*Shell commands are great for data processing pipelines because you get parallel...

omoikane · on Jan 18, 2015

"grep <pattern> <files>" is not the same as "cat <files> | grep <pattern>", in that the former will prefix lines with filenames if there is more than one input file. What you want instead is "grep -h <pattern> <files>".

The advantage of using cat, therefore, is the few seconds of laziness saved in not reading the manual.

salgernon · on Jan 18, 2015

The advantage to using "cat foo | grep pattern" is that it is trivial to ^p and edit the pattern before adding the next pipeline sequence.

philsnow · on Jan 19, 2015

fwiw

    $ <filename grep <pattern>

no shell I'm aware of restricts you to placing redirections at the end, you can throw them on the beginning no problem.

clarkm · on Jan 18, 2015

You can make it even faster by using fgrep since you're not searching for a regex.

simpleigh · on Jan 18, 2015

The article addresses this:

> The -F for grep indicates that we are only matching on fixed strings and not doing any fancy regex, and can offer a small speedup, which I did not notice in my testing.

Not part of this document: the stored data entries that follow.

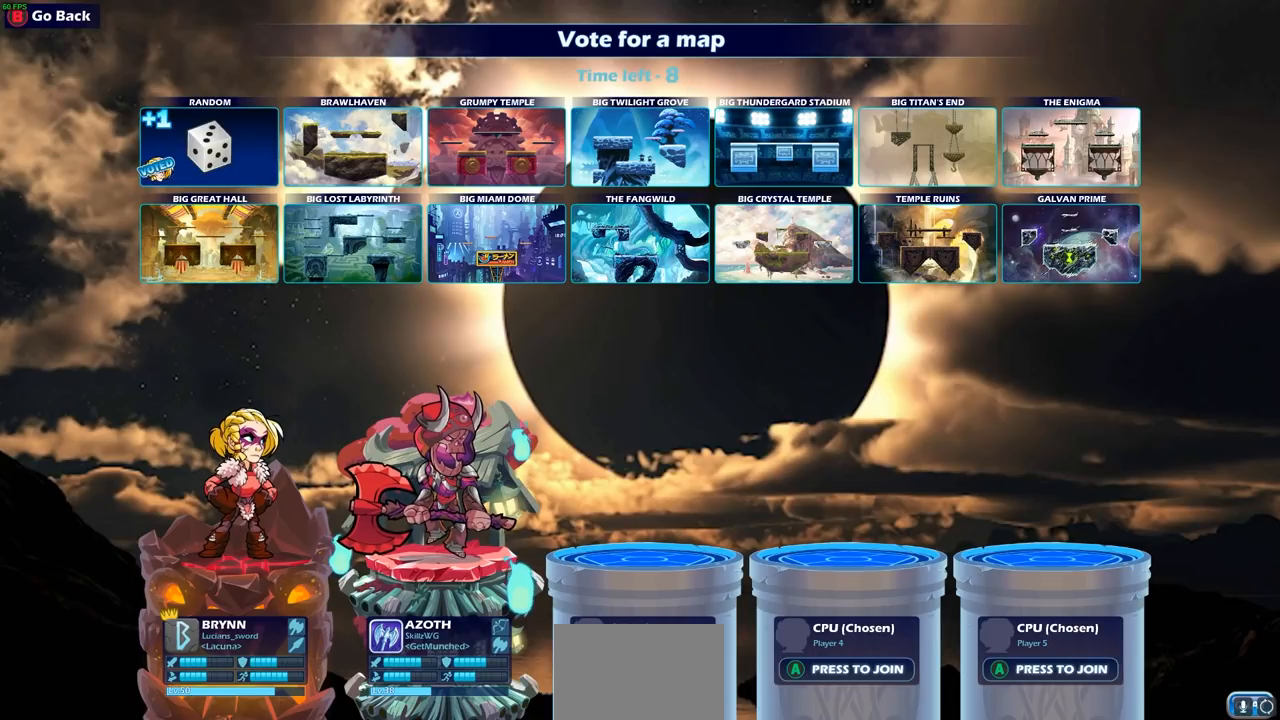
{"buttons": [], "left_stick": "center", "right_stick": "center", "events": []}
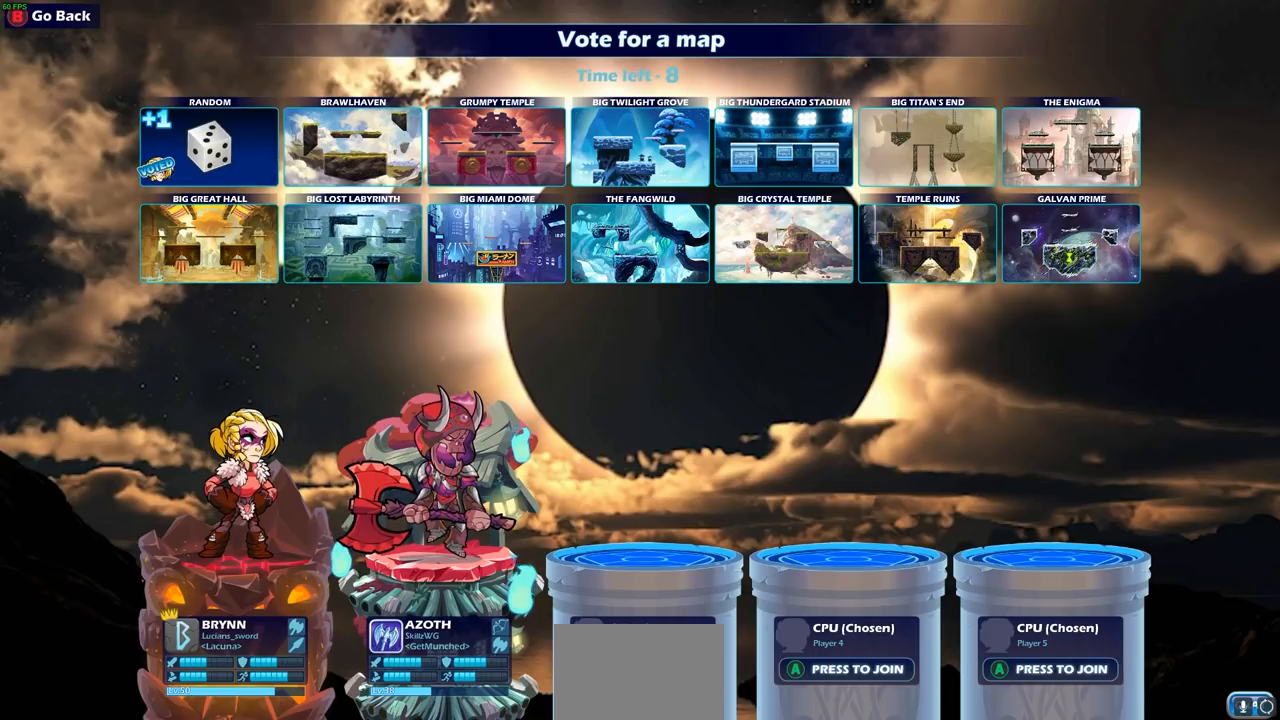
{"buttons": [], "left_stick": "center", "right_stick": "center", "events": []}
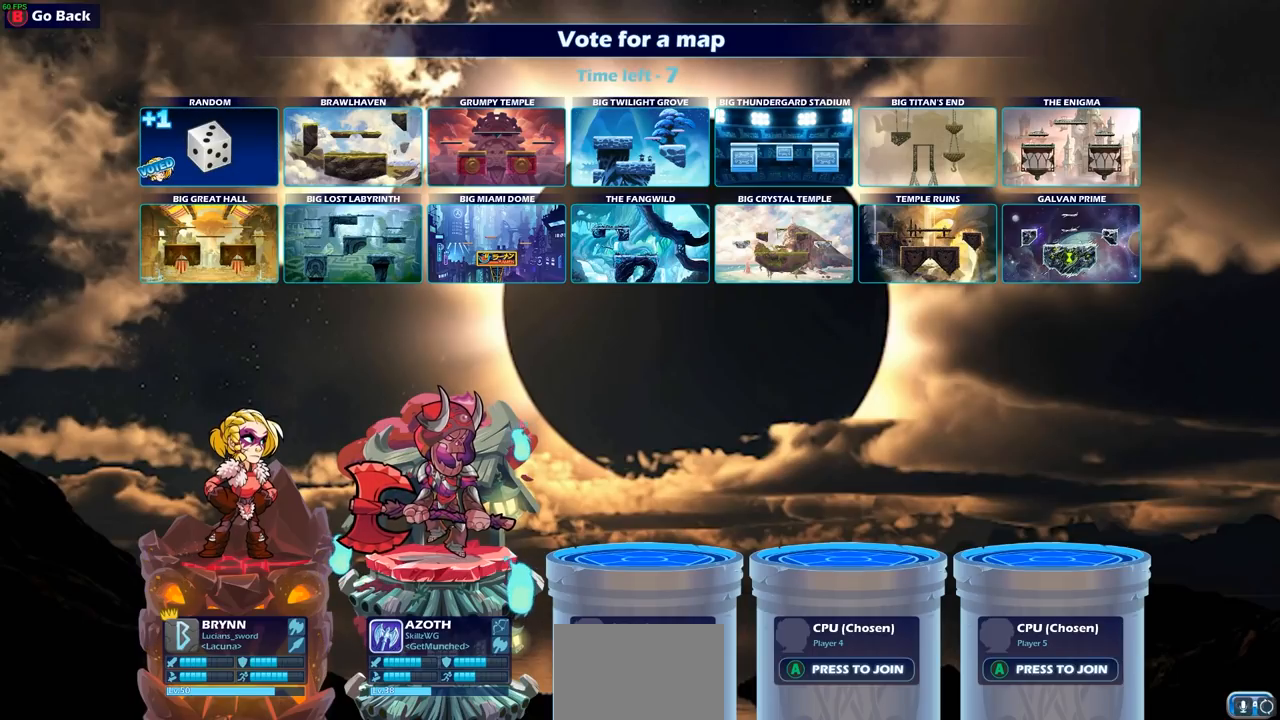
{"buttons": ["CIRCLE"], "left_stick": "center", "right_stick": "center", "events": [[400, "CIRCLE", "down"]]}
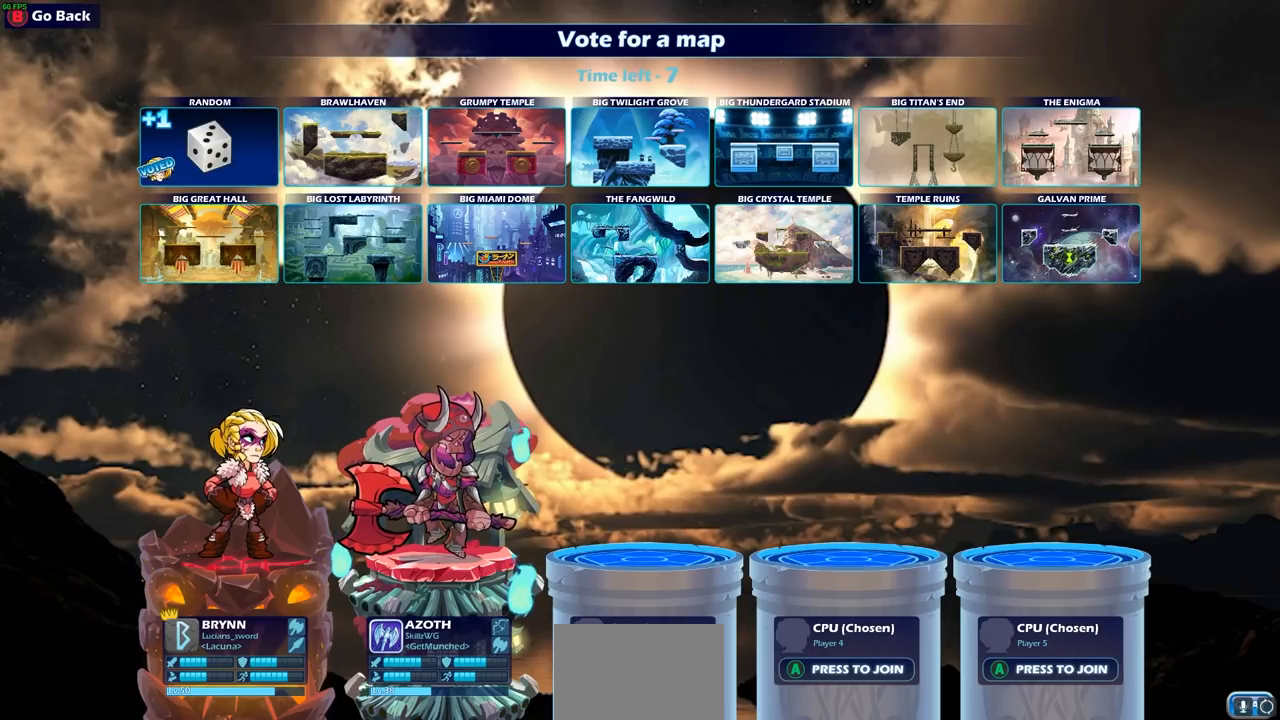
{"buttons": [], "left_stick": "center", "right_stick": "center", "events": [[17, "CIRCLE", "up"], [383, "TRIANGLE", "down"], [483, "TRIANGLE", "up"]]}
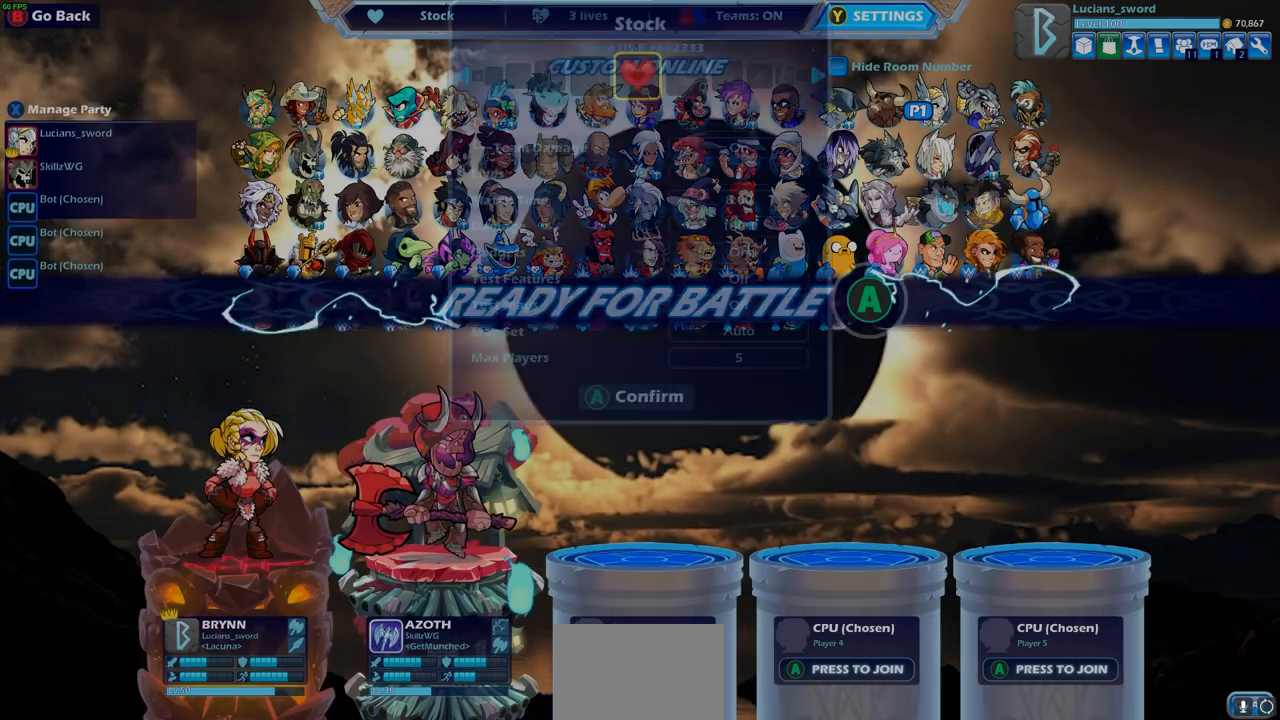
{"buttons": [], "left_stick": "center", "right_stick": "center", "events": [[300, "DPAD_UP", "down"], [400, "DPAD_UP", "up"]]}
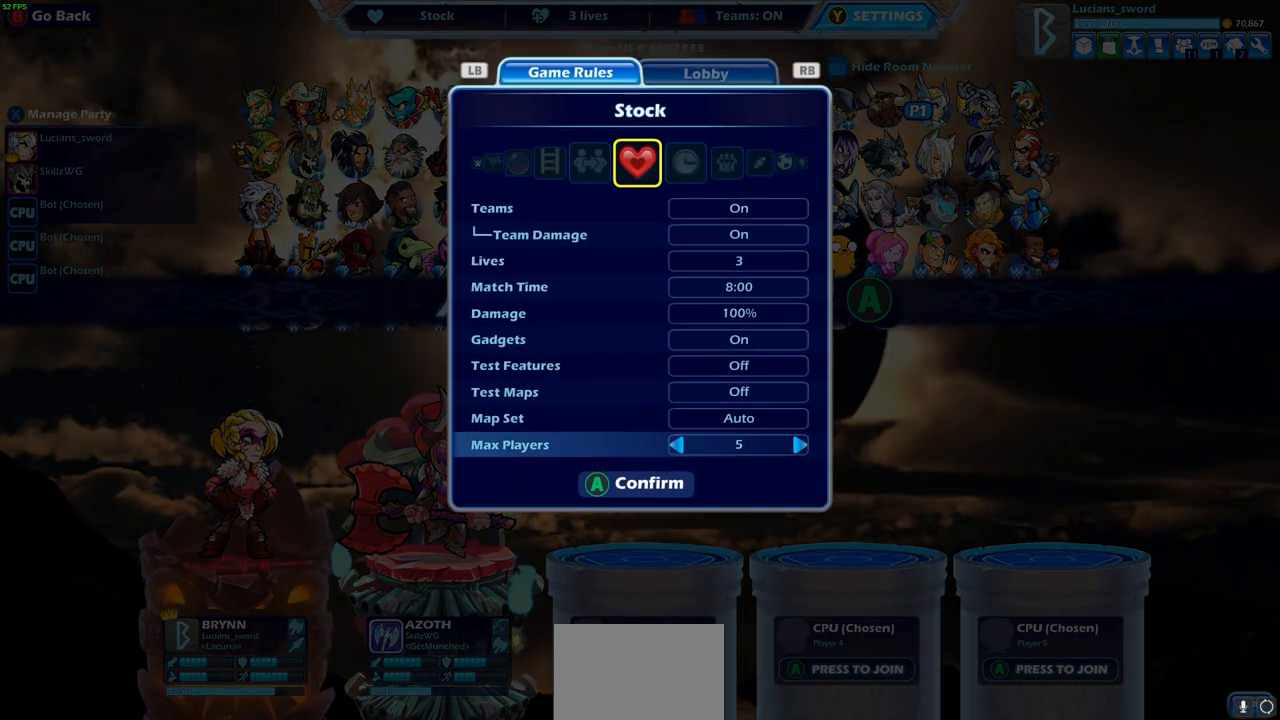
{"buttons": [], "left_stick": "center", "right_stick": "center", "events": [[100, "DPAD_LEFT", "down"], [183, "DPAD_LEFT", "up"], [400, "DPAD_RIGHT", "down"], [500, "DPAD_RIGHT", "up"]]}
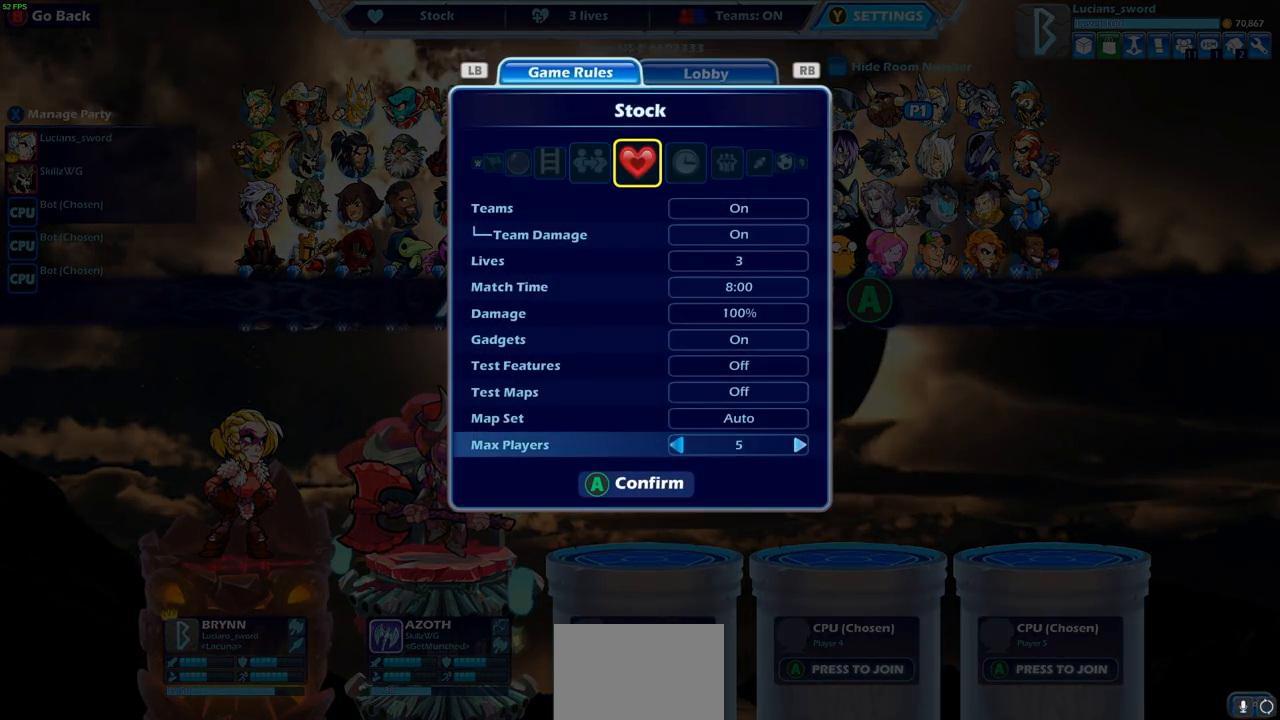
{"buttons": ["DPAD_LEFT"], "left_stick": "center", "right_stick": "center", "events": [[117, "DPAD_UP", "down"], [217, "DPAD_UP", "up"], [333, "DPAD_LEFT", "down"], [400, "DPAD_LEFT", "up"], [483, "DPAD_LEFT", "down"]]}
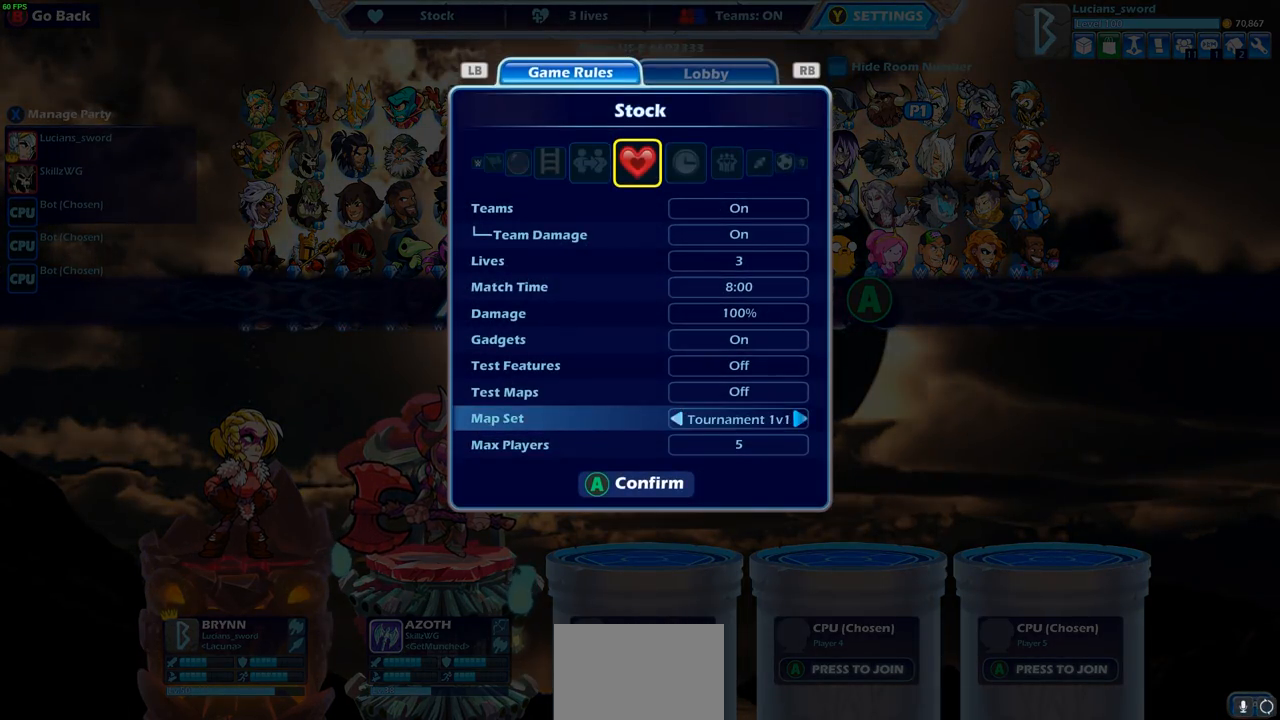
{"buttons": [], "left_stick": "center", "right_stick": "center", "events": [[67, "DPAD_LEFT", "up"], [133, "DPAD_LEFT", "down"], [200, "DPAD_LEFT", "up"], [267, "DPAD_LEFT", "down"], [333, "DPAD_LEFT", "up"]]}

I guess grep is probably clever enough to choose a faster matching algorithm once it's parsed the pattern and discovered it doesn't contain any regex fun.

clarkm · on Jan 18, 2015

In general grep seems smart enough that it would do that, but it hasn't been my experience. Just last week I was searching through a couple hundred gigs small xml files. I found that:

    $ LC_ALL=C fgrep -r STRING .

was much faster than plain grep. This was on a CentOS 5 box, so maybe newer versions of grep are smarter.

But then again, if I was on a newer box I'd just install and use ack or ag.

paralelogram · on Jan 18, 2015

LC_ALL=C makes grep faster because text matching is normally locale-sensitive, for example 'S' ('\x53' in Big5) is not a substring of '兄' ('\xA5\x53' in Big5).

aadrake · on Jan 18, 2015

Thank you for the comment. The fact that it can run independently as soon as it's forked was exactly the point I was making.

Also, the cat | grep pipeline is illustrative. I remove it at the end.

petemc_ · on Jan 18, 2015

You could skip both cat and grep and do it all in awk. Also if speed was an issue you would want to make sure LANG=C is set for grep.

Edit: I see they did use awk later in article, I should really read all of things before commenting.